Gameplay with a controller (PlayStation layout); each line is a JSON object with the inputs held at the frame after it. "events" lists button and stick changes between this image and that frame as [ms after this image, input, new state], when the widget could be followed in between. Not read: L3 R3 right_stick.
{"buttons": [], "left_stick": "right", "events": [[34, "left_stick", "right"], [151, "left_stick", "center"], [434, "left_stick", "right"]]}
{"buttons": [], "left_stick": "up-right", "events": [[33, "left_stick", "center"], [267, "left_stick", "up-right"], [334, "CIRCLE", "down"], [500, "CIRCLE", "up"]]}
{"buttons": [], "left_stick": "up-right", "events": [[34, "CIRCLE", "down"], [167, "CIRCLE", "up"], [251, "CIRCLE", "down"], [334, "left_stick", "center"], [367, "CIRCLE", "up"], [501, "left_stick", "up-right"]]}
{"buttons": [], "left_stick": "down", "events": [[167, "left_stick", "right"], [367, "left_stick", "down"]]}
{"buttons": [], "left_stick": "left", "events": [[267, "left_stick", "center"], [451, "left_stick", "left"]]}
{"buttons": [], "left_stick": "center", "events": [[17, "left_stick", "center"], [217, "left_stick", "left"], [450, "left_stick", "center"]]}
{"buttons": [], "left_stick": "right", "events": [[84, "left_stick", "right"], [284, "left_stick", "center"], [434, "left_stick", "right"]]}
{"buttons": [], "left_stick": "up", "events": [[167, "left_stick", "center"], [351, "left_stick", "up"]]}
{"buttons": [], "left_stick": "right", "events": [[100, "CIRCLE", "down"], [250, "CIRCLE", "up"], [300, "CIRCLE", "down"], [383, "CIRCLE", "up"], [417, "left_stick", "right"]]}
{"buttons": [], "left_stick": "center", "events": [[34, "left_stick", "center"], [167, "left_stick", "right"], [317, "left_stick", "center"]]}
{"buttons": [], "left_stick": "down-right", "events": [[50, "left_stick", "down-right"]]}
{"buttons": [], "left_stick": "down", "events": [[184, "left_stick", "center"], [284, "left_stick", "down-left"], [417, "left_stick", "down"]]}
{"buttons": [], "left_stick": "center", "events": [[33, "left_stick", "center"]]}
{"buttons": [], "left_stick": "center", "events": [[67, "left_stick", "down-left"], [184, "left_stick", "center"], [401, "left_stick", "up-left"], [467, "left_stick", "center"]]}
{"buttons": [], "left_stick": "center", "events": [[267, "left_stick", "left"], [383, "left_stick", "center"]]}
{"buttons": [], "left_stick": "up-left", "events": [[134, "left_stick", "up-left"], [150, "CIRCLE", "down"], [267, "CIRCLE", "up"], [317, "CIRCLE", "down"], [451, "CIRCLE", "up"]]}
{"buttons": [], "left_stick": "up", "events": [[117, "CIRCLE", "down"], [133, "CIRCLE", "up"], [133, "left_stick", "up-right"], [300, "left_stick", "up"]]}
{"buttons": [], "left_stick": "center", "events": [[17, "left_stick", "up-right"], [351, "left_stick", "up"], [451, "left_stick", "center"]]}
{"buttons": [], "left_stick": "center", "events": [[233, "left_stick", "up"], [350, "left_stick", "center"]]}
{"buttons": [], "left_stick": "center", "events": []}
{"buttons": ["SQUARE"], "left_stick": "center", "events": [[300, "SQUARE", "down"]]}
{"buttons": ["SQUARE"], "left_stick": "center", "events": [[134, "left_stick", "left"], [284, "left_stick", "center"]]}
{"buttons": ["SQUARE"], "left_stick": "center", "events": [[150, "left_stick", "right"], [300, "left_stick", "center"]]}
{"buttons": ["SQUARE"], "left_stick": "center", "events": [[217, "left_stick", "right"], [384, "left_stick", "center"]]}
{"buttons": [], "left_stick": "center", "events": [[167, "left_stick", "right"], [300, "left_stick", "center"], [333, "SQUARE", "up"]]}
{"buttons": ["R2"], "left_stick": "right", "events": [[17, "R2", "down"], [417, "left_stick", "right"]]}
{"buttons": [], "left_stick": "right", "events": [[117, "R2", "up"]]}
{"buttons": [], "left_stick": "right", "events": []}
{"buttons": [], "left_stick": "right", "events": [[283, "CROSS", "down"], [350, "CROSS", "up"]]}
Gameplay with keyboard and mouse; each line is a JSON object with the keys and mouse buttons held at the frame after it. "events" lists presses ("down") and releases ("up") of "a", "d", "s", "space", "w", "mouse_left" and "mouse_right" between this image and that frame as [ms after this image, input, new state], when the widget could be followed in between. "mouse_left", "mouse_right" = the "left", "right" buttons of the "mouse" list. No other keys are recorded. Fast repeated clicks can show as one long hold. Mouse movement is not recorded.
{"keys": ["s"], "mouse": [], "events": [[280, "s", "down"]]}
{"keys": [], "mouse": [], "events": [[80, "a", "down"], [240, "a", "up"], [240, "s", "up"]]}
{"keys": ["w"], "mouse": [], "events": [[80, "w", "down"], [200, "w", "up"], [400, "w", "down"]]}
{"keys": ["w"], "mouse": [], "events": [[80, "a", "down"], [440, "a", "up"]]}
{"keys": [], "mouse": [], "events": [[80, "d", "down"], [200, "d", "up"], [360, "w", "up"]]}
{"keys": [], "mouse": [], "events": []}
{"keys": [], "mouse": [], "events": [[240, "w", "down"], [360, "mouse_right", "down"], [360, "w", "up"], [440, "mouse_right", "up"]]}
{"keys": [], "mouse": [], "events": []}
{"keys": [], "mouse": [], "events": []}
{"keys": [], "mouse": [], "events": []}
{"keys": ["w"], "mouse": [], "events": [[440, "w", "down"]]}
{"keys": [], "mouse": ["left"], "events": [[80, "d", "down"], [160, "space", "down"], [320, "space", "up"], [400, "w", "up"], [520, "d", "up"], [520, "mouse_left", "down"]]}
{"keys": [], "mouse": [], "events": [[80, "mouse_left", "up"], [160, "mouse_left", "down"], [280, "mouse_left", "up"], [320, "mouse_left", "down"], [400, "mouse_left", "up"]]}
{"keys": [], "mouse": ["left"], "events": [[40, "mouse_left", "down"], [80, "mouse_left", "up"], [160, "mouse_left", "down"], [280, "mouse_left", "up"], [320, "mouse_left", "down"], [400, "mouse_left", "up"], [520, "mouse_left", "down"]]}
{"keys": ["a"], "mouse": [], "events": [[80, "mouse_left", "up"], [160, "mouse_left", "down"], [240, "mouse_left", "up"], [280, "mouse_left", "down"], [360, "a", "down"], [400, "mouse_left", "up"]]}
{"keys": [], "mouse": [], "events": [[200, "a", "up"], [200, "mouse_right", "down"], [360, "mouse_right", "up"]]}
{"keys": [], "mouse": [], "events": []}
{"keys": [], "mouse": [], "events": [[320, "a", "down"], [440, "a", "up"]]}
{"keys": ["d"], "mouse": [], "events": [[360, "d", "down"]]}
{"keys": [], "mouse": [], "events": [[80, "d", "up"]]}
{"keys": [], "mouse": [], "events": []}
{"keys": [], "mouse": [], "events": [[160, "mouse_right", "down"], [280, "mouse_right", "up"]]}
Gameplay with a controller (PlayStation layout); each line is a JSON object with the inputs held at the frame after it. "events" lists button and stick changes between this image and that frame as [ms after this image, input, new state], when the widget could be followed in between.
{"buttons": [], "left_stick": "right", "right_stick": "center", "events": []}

══════

An exact copy of all the records is what is needed here.

Gameplay with a controller (PlayStation layout); each line is a JSON object with the inputs held at the frame after it. "events" lists button and stick changes between this image and that frame as [ms after this image, input, new state], when the widget could be followed in between. Not read: L3 R3 right_stick.
{"buttons": [], "left_stick": "right", "events": [[34, "left_stick", "right"], [151, "left_stick", "center"], [434, "left_stick", "right"]]}
{"buttons": [], "left_stick": "up-right", "events": [[33, "left_stick", "center"], [267, "left_stick", "up-right"], [334, "CIRCLE", "down"], [500, "CIRCLE", "up"]]}
{"buttons": [], "left_stick": "up-right", "events": [[34, "CIRCLE", "down"], [167, "CIRCLE", "up"], [251, "CIRCLE", "down"], [334, "left_stick", "center"], [367, "CIRCLE", "up"], [501, "left_stick", "up-right"]]}
{"buttons": [], "left_stick": "down", "events": [[167, "left_stick", "right"], [367, "left_stick", "down"]]}
{"buttons": [], "left_stick": "left", "events": [[267, "left_stick", "center"], [451, "left_stick", "left"]]}
{"buttons": [], "left_stick": "center", "events": [[17, "left_stick", "center"], [217, "left_stick", "left"], [450, "left_stick", "center"]]}
{"buttons": [], "left_stick": "right", "events": [[84, "left_stick", "right"], [284, "left_stick", "center"], [434, "left_stick", "right"]]}
{"buttons": [], "left_stick": "up", "events": [[167, "left_stick", "center"], [351, "left_stick", "up"]]}
{"buttons": [], "left_stick": "right", "events": [[100, "CIRCLE", "down"], [250, "CIRCLE", "up"], [300, "CIRCLE", "down"], [383, "CIRCLE", "up"], [417, "left_stick", "right"]]}
{"buttons": [], "left_stick": "center", "events": [[34, "left_stick", "center"], [167, "left_stick", "right"], [317, "left_stick", "center"]]}
{"buttons": [], "left_stick": "down-right", "events": [[50, "left_stick", "down-right"]]}
{"buttons": [], "left_stick": "down", "events": [[184, "left_stick", "center"], [284, "left_stick", "down-left"], [417, "left_stick", "down"]]}
{"buttons": [], "left_stick": "center", "events": [[33, "left_stick", "center"]]}
{"buttons": [], "left_stick": "center", "events": [[67, "left_stick", "down-left"], [184, "left_stick", "center"], [401, "left_stick", "up-left"], [467, "left_stick", "center"]]}
{"buttons": [], "left_stick": "center", "events": [[267, "left_stick", "left"], [383, "left_stick", "center"]]}
{"buttons": [], "left_stick": "up-left", "events": [[134, "left_stick", "up-left"], [150, "CIRCLE", "down"], [267, "CIRCLE", "up"], [317, "CIRCLE", "down"], [451, "CIRCLE", "up"]]}
{"buttons": [], "left_stick": "up", "events": [[117, "CIRCLE", "down"], [133, "CIRCLE", "up"], [133, "left_stick", "up-right"], [300, "left_stick", "up"]]}
{"buttons": [], "left_stick": "center", "events": [[17, "left_stick", "up-right"], [351, "left_stick", "up"], [451, "left_stick", "center"]]}
{"buttons": [], "left_stick": "center", "events": [[233, "left_stick", "up"], [350, "left_stick", "center"]]}
{"buttons": [], "left_stick": "center", "events": []}
{"buttons": ["SQUARE"], "left_stick": "center", "events": [[300, "SQUARE", "down"]]}
{"buttons": ["SQUARE"], "left_stick": "center", "events": [[134, "left_stick", "left"], [284, "left_stick", "center"]]}
{"buttons": ["SQUARE"], "left_stick": "center", "events": [[150, "left_stick", "right"], [300, "left_stick", "center"]]}
{"buttons": ["SQUARE"], "left_stick": "center", "events": [[217, "left_stick", "right"], [384, "left_stick", "center"]]}
{"buttons": [], "left_stick": "center", "events": [[167, "left_stick", "right"], [300, "left_stick", "center"], [333, "SQUARE", "up"]]}
{"buttons": ["R2"], "left_stick": "right", "events": [[17, "R2", "down"], [417, "left_stick", "right"]]}
{"buttons": [], "left_stick": "right", "events": [[117, "R2", "up"]]}
{"buttons": [], "left_stick": "right", "events": []}
{"buttons": [], "left_stick": "right", "events": [[283, "CROSS", "down"], [350, "CROSS", "up"]]}
Gameplay with keyboard and mouse; each line is a JSON object with the keys and mouse buttons held at the frame after it. "events" lists presses ("down") and releases ("up") of "a", "d", "s", "space", "w", "mouse_left" and "mouse_right" between this image and that frame as [ms after this image, input, new state], when the widget could be followed in between. "mouse_left", "mouse_right" = the "left", "right" buttons of the "mouse" list. No other keys are recorded. Fast repeated clicks can show as one long hold. Mouse movement is not recorded.
{"keys": ["s"], "mouse": [], "events": [[280, "s", "down"]]}
{"keys": [], "mouse": [], "events": [[80, "a", "down"], [240, "a", "up"], [240, "s", "up"]]}
{"keys": ["w"], "mouse": [], "events": [[80, "w", "down"], [200, "w", "up"], [400, "w", "down"]]}
{"keys": ["w"], "mouse": [], "events": [[80, "a", "down"], [440, "a", "up"]]}
{"keys": [], "mouse": [], "events": [[80, "d", "down"], [200, "d", "up"], [360, "w", "up"]]}
{"keys": [], "mouse": [], "events": []}
{"keys": [], "mouse": [], "events": [[240, "w", "down"], [360, "mouse_right", "down"], [360, "w", "up"], [440, "mouse_right", "up"]]}
{"keys": [], "mouse": [], "events": []}
{"keys": [], "mouse": [], "events": []}
{"keys": [], "mouse": [], "events": []}
{"keys": ["w"], "mouse": [], "events": [[440, "w", "down"]]}
{"keys": [], "mouse": ["left"], "events": [[80, "d", "down"], [160, "space", "down"], [320, "space", "up"], [400, "w", "up"], [520, "d", "up"], [520, "mouse_left", "down"]]}
{"keys": [], "mouse": [], "events": [[80, "mouse_left", "up"], [160, "mouse_left", "down"], [280, "mouse_left", "up"], [320, "mouse_left", "down"], [400, "mouse_left", "up"]]}
{"keys": [], "mouse": ["left"], "events": [[40, "mouse_left", "down"], [80, "mouse_left", "up"], [160, "mouse_left", "down"], [280, "mouse_left", "up"], [320, "mouse_left", "down"], [400, "mouse_left", "up"], [520, "mouse_left", "down"]]}
{"keys": ["a"], "mouse": [], "events": [[80, "mouse_left", "up"], [160, "mouse_left", "down"], [240, "mouse_left", "up"], [280, "mouse_left", "down"], [360, "a", "down"], [400, "mouse_left", "up"]]}
{"keys": [], "mouse": [], "events": [[200, "a", "up"], [200, "mouse_right", "down"], [360, "mouse_right", "up"]]}
{"keys": [], "mouse": [], "events": []}
{"keys": [], "mouse": [], "events": [[320, "a", "down"], [440, "a", "up"]]}
{"keys": ["d"], "mouse": [], "events": [[360, "d", "down"]]}
{"keys": [], "mouse": [], "events": [[80, "d", "up"]]}
{"keys": [], "mouse": [], "events": []}
{"keys": [], "mouse": [], "events": [[160, "mouse_right", "down"], [280, "mouse_right", "up"]]}
Gameplay with a controller (PlayStation layout); each line is a JSON object with the inputs held at the frame after it. "events" lists button and stick changes between this image and that frame as [ms after this image, input, new state], when the widget could be followed in between.
{"buttons": [], "left_stick": "right", "right_stick": "center", "events": []}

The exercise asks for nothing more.